Emayatzy Corinealdi

EMAYATZY CORINEALDI IN LOS ANGELES, APRIL 2016. PHOTOS: BRIAN HIGBEE/COPIOUS MANAGEMENT. STYLING: TIFFANI CHYNEL/THE WALL GROUP. HAIR: LARRY SIMS/FORWARD ARTISTS. MAKEUP: SAMUEL PAUL/FORWARD ARTISTS.

When Emayatzy Corinealdi first decided to become an actor, she made a vision board with her goals for the future. “One of the early, early things I had on there was ‘booking a national commercial,'” she recalls. “It has been very rewarding to be able to look at the progress and have a clear picture of what it is I’m trying to create for myself,” she continues. “It has been really satisfactory to know that you have a measure of control over things.”

Although Corinealdi has been acting professionally for over a decade, in the last five years, the breadth of her career has greatly expanded. In 2012, the Kentucky-born actor was nominated for an Independent Spirit Award for her role as Ruby alongside David Oyelowo and her longtime friend Omari Hardwick in Ava DuVernay‘s second film Middle of Nowhere. From there, she was cast in indie films like The Invitation and Don Cheadle’s Miles Davis biopic Miles Ahead, and Amazon’s original series Hand of God. This holiday weekend, she’ll star as Belle, the wife of Kunta Kinte, in the History Channel’s remake of Alex Haley’s Roots

In retelling Roots, Corinealdi and the rest of the cast and crew—which includes British newcomers Malachi Kirby and Regé-Jean Page as well as Forest Whitaker, Laurence Fishburne, Matthew Goode, James Purfoy, Anna Paquin, and director Mario Van Peebles—hope to speak to a new generation. Corinealdi cites her nephew, who never felt he would be able relate to the original 1970s miniseries, when discussing Roots‘ relevance. “When I mention it to him, when I send him clips to the original, he doesn’t have that much interest in seeing it, and that made me realize the importance of it,” she explains, “how it could be an opportunity to add to that conversation and have the same effect on us now as it did when it first premiered in the ’70s, where that was what everyone was talking about, it really hit you in a place where it was real, you hadn’t seen anything like that.”

## Data excerpts
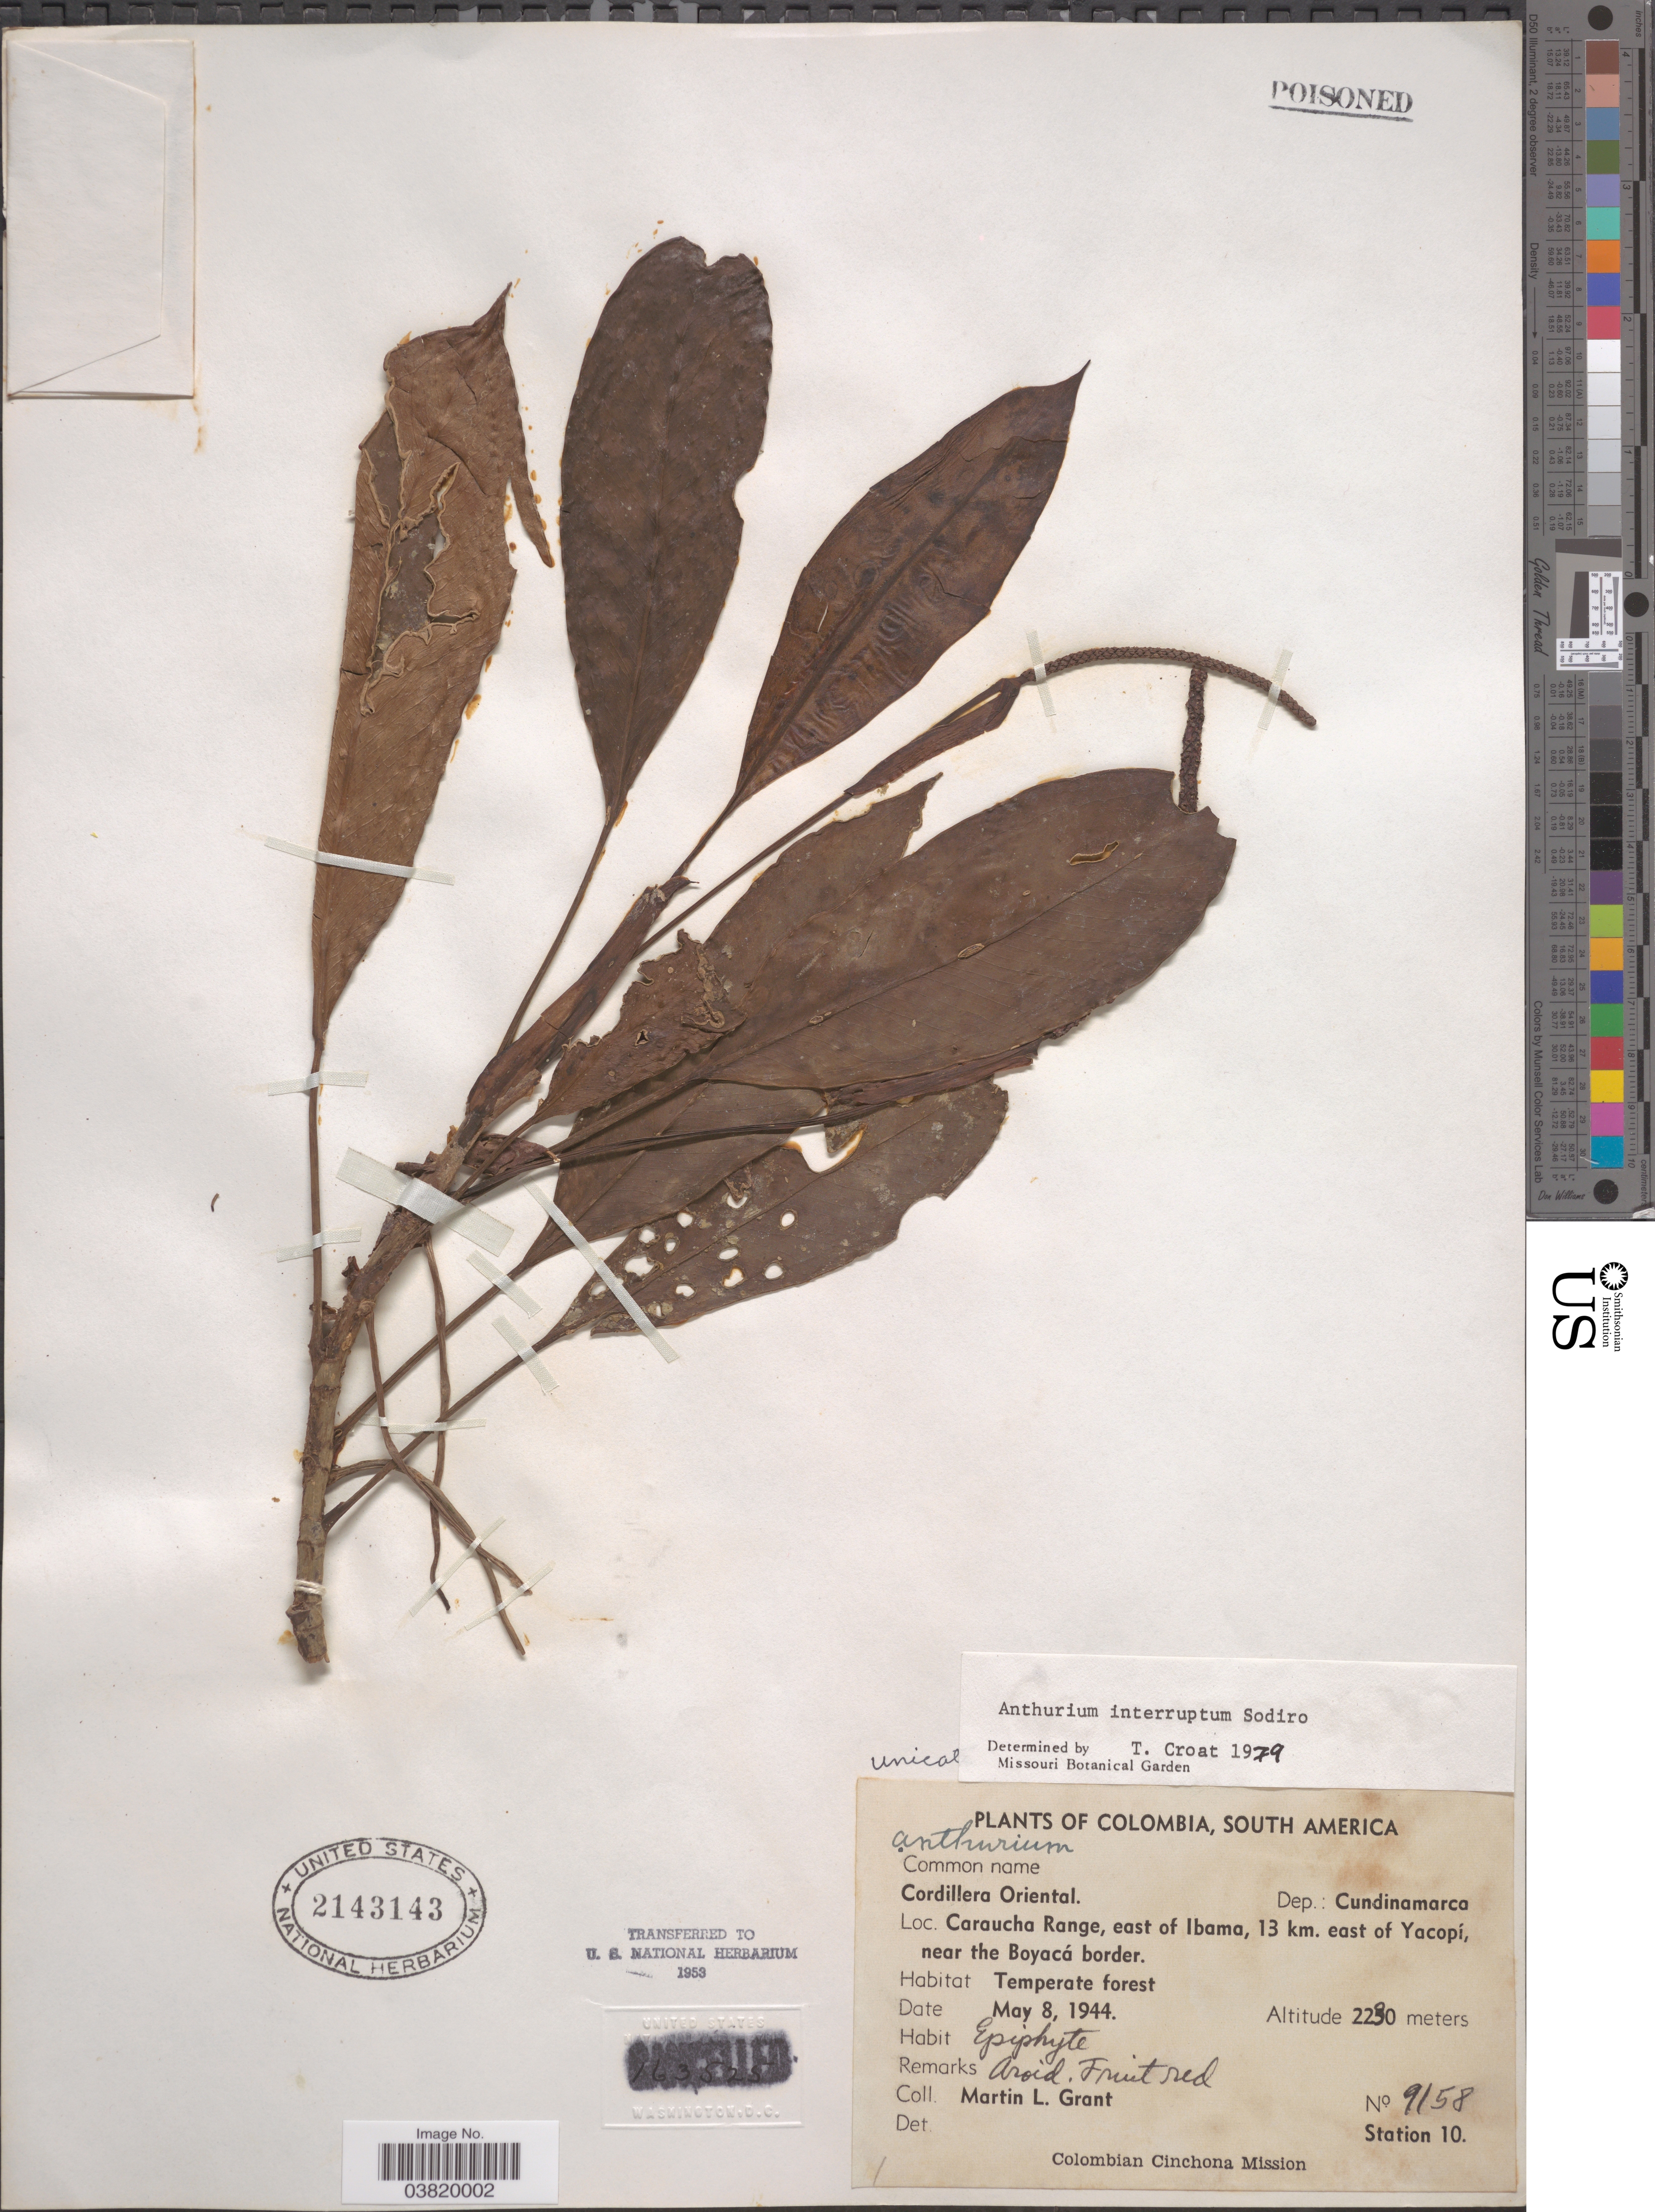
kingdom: Plantae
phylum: Tracheophyta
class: Liliopsida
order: Alismatales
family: Araceae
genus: Anthurium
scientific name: Anthurium interruptum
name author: Sodiro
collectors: M. L. Grant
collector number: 9158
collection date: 1944-05-08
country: Colombia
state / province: Cundinamarca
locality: Cordillera Oriental. Dep.: Cundinamarca. Caraucha Range, east of Ibama, 13 km. east of Yacopí, near the Boyacá border.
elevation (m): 2230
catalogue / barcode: US 2143143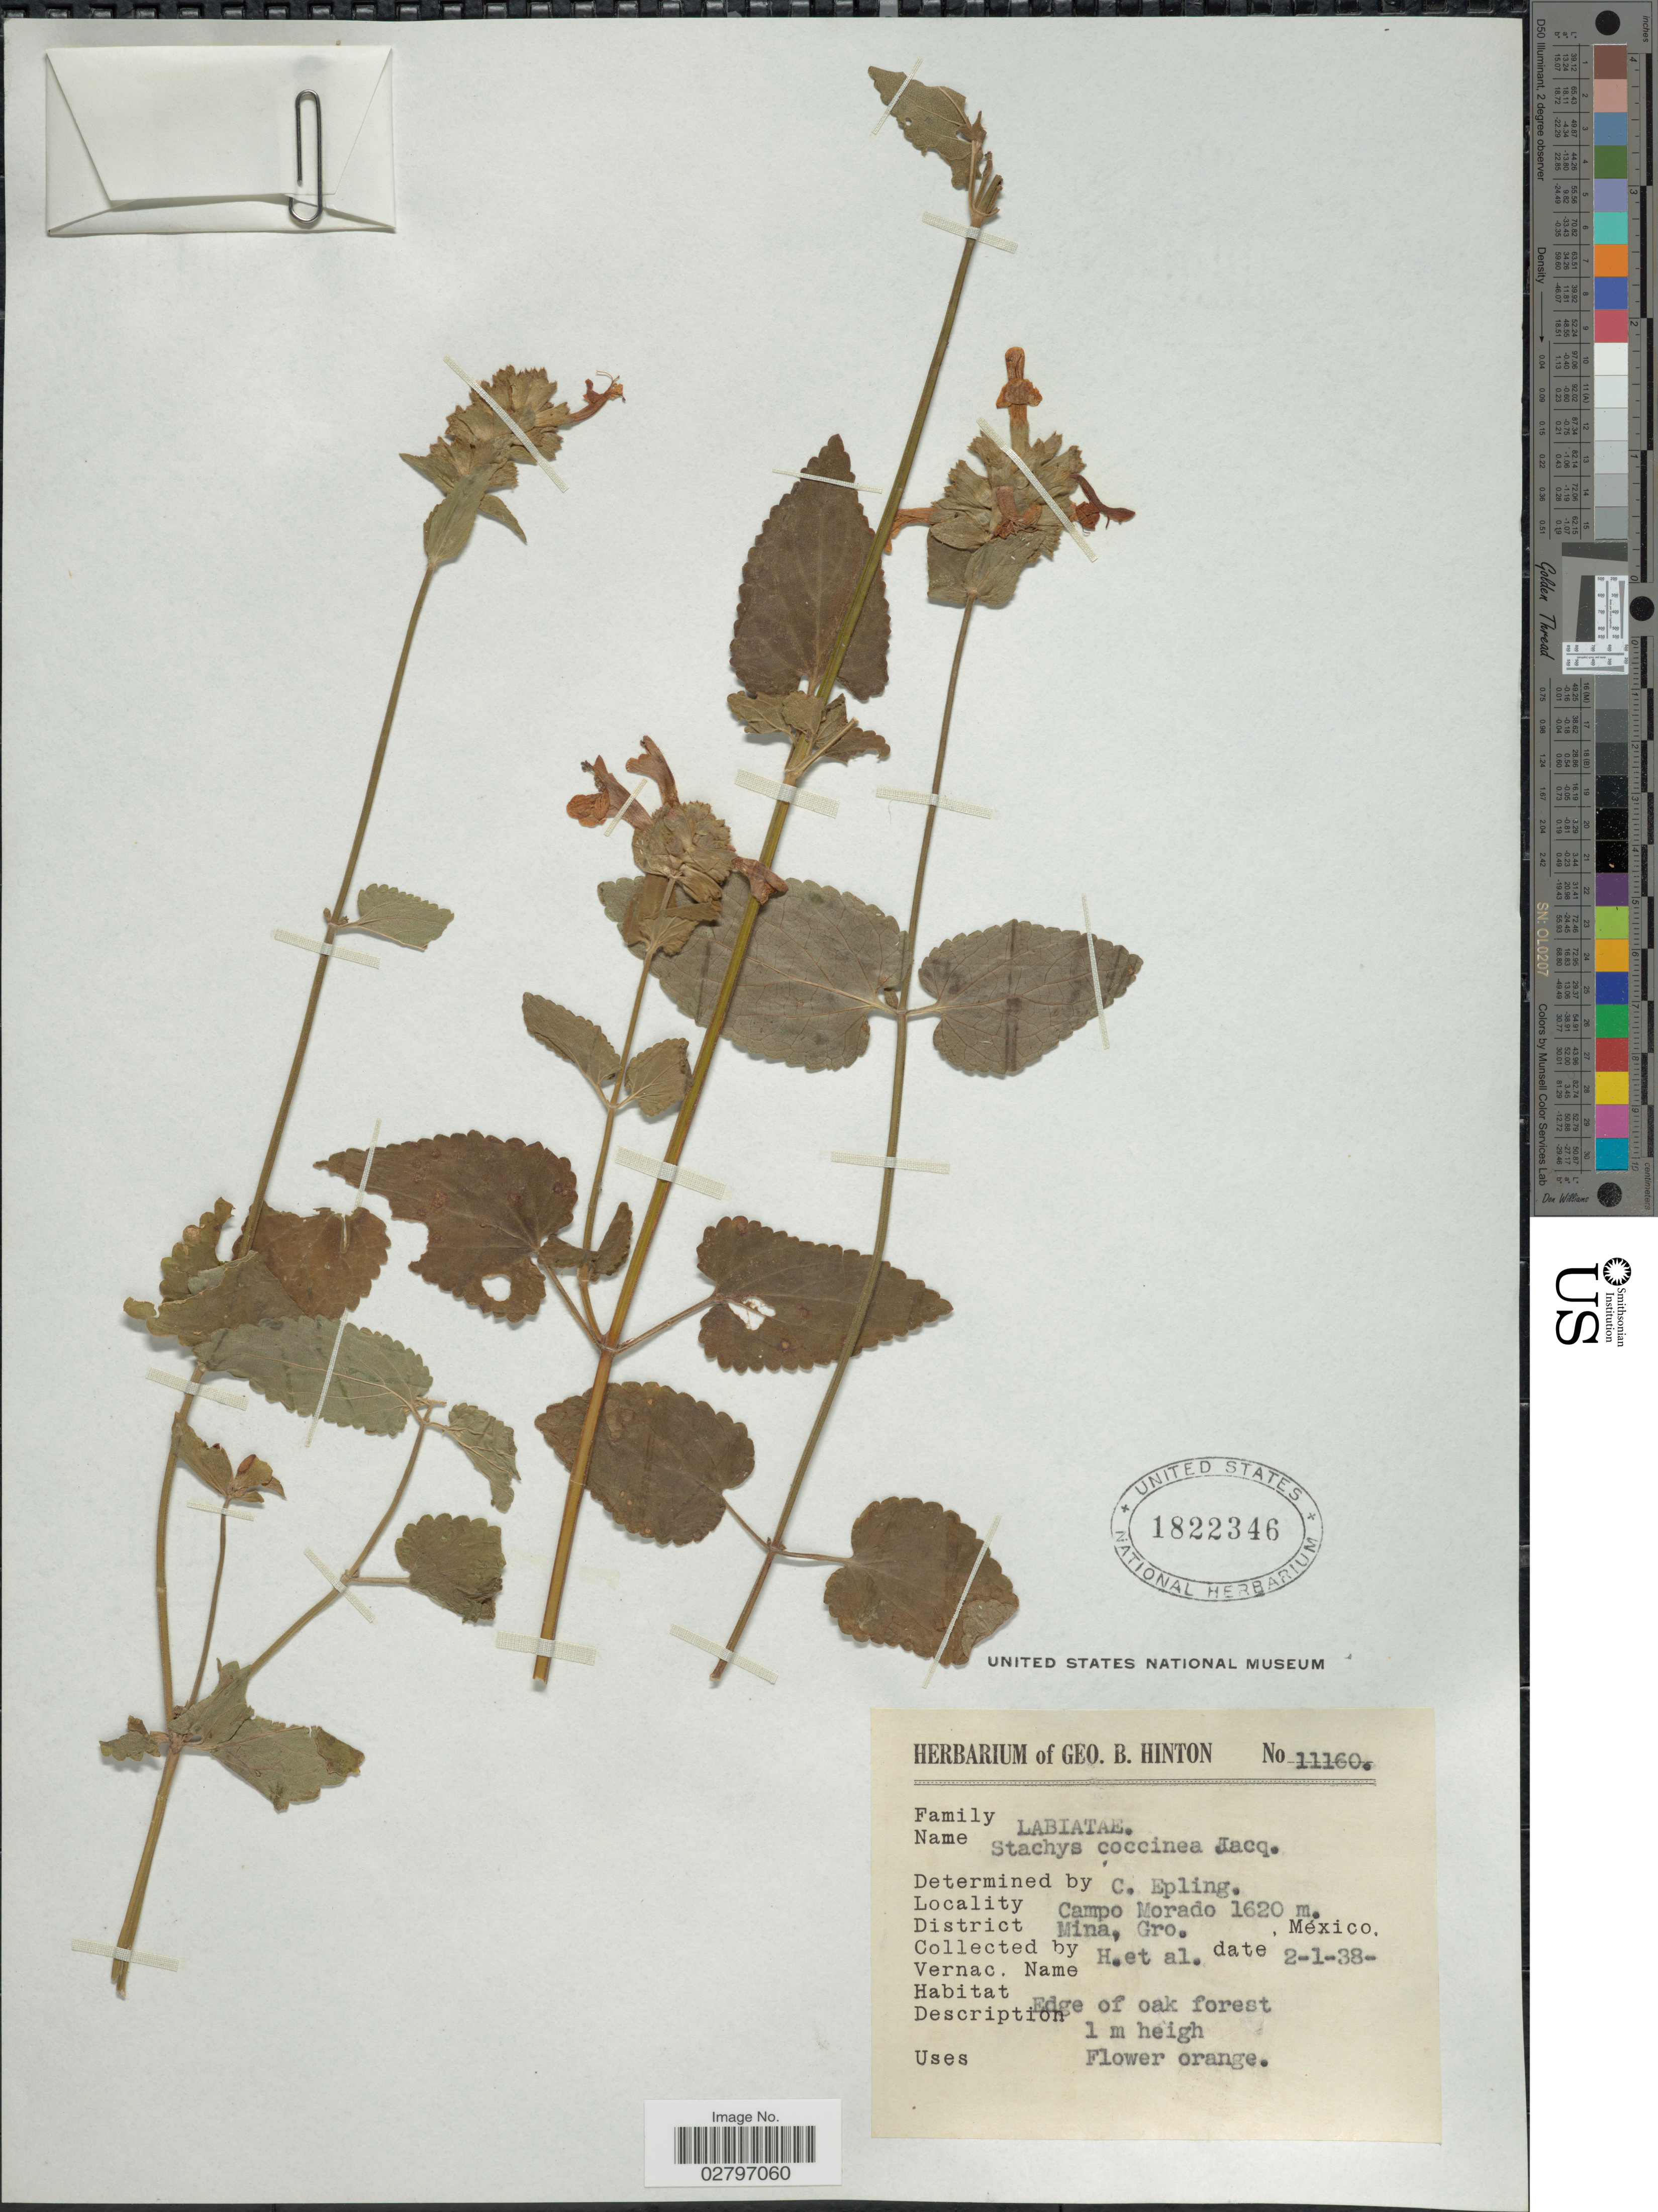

## Exercise A
Do the following statements agree with the Emayatzy Corinealdi profile? Answer yes or no for each, and quote the words from the profile that settle it. (i) Corinealdi was nominated for an Independent Spirit Award in 2012. (ii) In the Roots remake, Corinealdi plays Kunta Kinte's sister. (iii) Corinealdi's nephew was eager to watch the original miniseries.
## Exercise B
Carry on the Emayatzy Corinealdi profile from where it stops.

## Output A
(i) Yes: "In 2012, the Kentucky-born actor was nominated for an Independent Spirit Award"
(ii) No: "she’ll star as Belle, the wife of Kunta Kinte"
(iii) No: "he doesn’t have that much interest in seeing it"

## Output B
OMARI HARDWICK: One of the things I most like about the way you see life—and I say this with so much love for our journeymen that look like us, African American artists—is I know you think expansive in terms of seeing yourself in particular roles. There’s that brain of yours and that confidence that, for me, has always been one of the things that I thought would make you stand out. You could do the same role that Meryl Streep could do, that America Ferrara could do, that Omari Hardwick could do. It was one of the things that I just thought was great about you and progressive, relatively speaking—I don’t think between you and I in a conversation it’s that progressive. Do you feel an amount of pressure to lead, not only yourself and maintain your journey and maintain a vision of “I can be expansive, I can play all kinds of roles, they don’t have to be relegated to the woman who’s this way or that way,” but to make a clear path for people of color to be able to take on roles that they might be very, very intimidated by? Do you feel this activist opportunity with where you are to both be a great actress and make people behind you go, “Oh if Emayatzy did it, I can do it”?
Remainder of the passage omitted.